Advertisement
Bandar Lampung (Pikiran Lampung) - Kebijakan seharusnya lahir dari nurani. Namun apa jadinya ketika kebijakan justru lahir dari ego. Polemik pemberian dana hibah sebesar Rp 60 miliar oleh Pemerintah Kota Bandar Lampung untuk pembangunan gedung Kejaksaan Tinggi (Kejati) Lampung semakin memanas.
Kebijakan ini dinilai tidak hanya menunjukkan keberpihakan yang salah, tetapi juga ironis, mengingat kondisi keuangan daerah sedang mengalami defisit dan tumpukan utang pemerintah daerah masih membayangi.
Berdasarkan Laporan Hasil Pemeriksaan (LHP) BPK RI per Mei 2025, Pemkot Bandar Lampung mengalami defisit anggaran sebesar Rp 267 miliar dan memiliki utang senilai Rp 276 miliar. Kondisi ini menunjukkan ketidakcukupan pembiayaan belanja daerah selama tiga tahun berturut-turut, sehingga menimbulkan sorotan terhadap pengelolaan keuangan daerah oleh pemerintah kota.
Sejumlah pihak mempertanyakan logika kebijakan tersebut. Di satu sisi pemerintah terus mengeluhkan keterbatasan anggaran untuk pelayanan dasar, tetapi di sisi lain berani mengalokasikan puluhan miliar rupiah demi bangunan baru.
“Kalau pemerintah bilang lagi defisit, kenapa bisa keluar duit Rp 60 miliar untuk hibah? Bukankah itu bentuk ego penguasa yang tidak mau mendengar jeritan rakyat?” ujar warga Sukarame, sabtu (04/10/2025).
Pendapat yang sama diutarakan oleh seorang ibu rumah tangga di Teluk Betung. Ia menilai keputusan tersebut sangat melukai rasa keadilan masyarakat.
“Anak-anak sekolah masih banyak belajar di ruang kelas yang rusak, jalan di kampung kami hancur, tapi uang negara malah dipakai buat bangun gedung megah. Rasanya kami ini benar-benar tidak dianggap,” tuturnya dengan nada kecewa.
Sementara itu Dosen Ilmu Pemerintahan Universitas Muhammadiyah Lampung (UML), Jeni Rahma menyebut, jika diliat secara rasional, prioritas anggaran pemkot sangat janggal. Menurutnya, dari perspektif tata kelola pemerintahan yang baik (good governance), kebijakan tersebut rawan dianggap tidak sensitif terhadap kebutuhan publik yang lebih mendesak.
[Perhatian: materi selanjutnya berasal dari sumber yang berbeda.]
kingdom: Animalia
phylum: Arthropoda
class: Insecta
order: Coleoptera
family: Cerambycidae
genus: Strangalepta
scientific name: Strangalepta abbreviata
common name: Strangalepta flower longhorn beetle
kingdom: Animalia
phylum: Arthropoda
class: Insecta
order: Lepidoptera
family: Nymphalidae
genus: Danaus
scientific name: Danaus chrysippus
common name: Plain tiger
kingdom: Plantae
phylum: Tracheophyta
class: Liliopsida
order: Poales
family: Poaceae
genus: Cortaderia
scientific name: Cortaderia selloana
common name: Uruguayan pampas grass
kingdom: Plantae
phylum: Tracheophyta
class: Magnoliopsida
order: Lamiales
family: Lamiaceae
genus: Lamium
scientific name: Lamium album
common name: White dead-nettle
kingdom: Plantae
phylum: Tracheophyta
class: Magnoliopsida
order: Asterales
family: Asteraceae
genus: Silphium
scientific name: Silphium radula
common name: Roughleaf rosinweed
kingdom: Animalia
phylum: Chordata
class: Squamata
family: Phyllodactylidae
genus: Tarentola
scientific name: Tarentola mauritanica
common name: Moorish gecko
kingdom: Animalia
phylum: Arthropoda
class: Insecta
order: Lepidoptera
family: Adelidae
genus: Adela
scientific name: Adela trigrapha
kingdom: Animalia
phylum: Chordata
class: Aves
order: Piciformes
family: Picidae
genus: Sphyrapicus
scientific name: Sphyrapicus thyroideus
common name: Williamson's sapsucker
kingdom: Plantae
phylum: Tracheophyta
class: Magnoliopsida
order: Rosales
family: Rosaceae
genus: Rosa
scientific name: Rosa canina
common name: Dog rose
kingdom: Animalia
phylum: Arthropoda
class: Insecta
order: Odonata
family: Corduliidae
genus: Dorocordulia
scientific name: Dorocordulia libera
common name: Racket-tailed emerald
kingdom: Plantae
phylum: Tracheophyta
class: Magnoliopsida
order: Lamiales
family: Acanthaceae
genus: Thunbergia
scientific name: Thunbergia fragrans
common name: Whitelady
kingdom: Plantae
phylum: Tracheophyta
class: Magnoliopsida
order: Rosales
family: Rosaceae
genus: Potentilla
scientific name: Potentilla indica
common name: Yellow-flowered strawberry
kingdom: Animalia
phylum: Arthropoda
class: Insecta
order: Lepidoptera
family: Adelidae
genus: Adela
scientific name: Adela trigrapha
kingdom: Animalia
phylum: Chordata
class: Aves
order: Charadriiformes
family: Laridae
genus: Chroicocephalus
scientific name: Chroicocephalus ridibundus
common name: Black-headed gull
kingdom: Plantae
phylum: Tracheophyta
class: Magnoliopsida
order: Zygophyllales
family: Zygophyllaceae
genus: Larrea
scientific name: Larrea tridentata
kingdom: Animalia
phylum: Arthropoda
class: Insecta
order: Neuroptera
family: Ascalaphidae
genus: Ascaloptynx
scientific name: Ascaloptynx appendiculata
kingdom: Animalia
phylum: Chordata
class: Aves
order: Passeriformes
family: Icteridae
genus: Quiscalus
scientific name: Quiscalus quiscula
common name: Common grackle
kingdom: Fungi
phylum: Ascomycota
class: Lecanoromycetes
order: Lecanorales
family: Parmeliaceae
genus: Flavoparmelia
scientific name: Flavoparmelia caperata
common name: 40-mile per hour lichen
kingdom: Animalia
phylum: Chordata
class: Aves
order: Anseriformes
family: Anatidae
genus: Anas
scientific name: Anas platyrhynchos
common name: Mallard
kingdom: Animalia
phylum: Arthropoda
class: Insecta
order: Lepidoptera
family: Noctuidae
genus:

Ia juga mengingatkan regulasi yang berlaku, di antaranya UU 23/2014 tentang Pemerintah Daerah, UU 17/2003 tentang Keuangan Negara, serta Permendagri 77/2020 tentang Pedoman Teknis Pengelolaan Keuangan Daerah. Semua aturan tersebut menegaskan bahwa penggunaan APBD harus berdasarkan prinsip efektivitas, efisiensi, transparansi, dan akuntabilitas.
“Gedung Kejati sendiri secara kelembagaan adalah domain pemerintah pusat (Kejaksaan RI). Artinya, dukungan daerah bisa saja diberikan, tetapi sifatnya lebih ke hibah atau fasilitas yang biasanya harus diukur urgensinya dan tidak boleh membebani kemampuan fiskal daerah,”ujarnya.
Bandar Lampung sedang tidak baik-baik saja. Banjir masih rutin datang, jalan-jalan penuh lubang, sampah menggunung, dan pengangguran kian terasa. Di sisi lain, harga-harga kebutuhan pokok melambung. Pada kondisi seperti itu, keputusan menggelontorkan puluhan miliar rupiah untuk gedung baru jelas menunjukkan keberpihakan yang timpang.
Rakyat menjerit, penguasa sibuk dengan pencitraan. Rakyat berteriak minta solusi, penguasa menjawab dengan bangunan megah. Apa gunanya institusi penegak hukum kokoh berdiri, jika keadilan sosial bagi rakyat justru runtuh?
Kebijakan publik tidak bisa hanya diukur dari prestige atau hubungan politik antar-lembaga. Ia harus berpijak pada kebutuhan nyata masyarakat. Jika tidak, ia hanya akan meninggalkan catatan kelam: sebuah ego kekuasaan yang berdiri di atas penderitaan rakyatnya sendiri.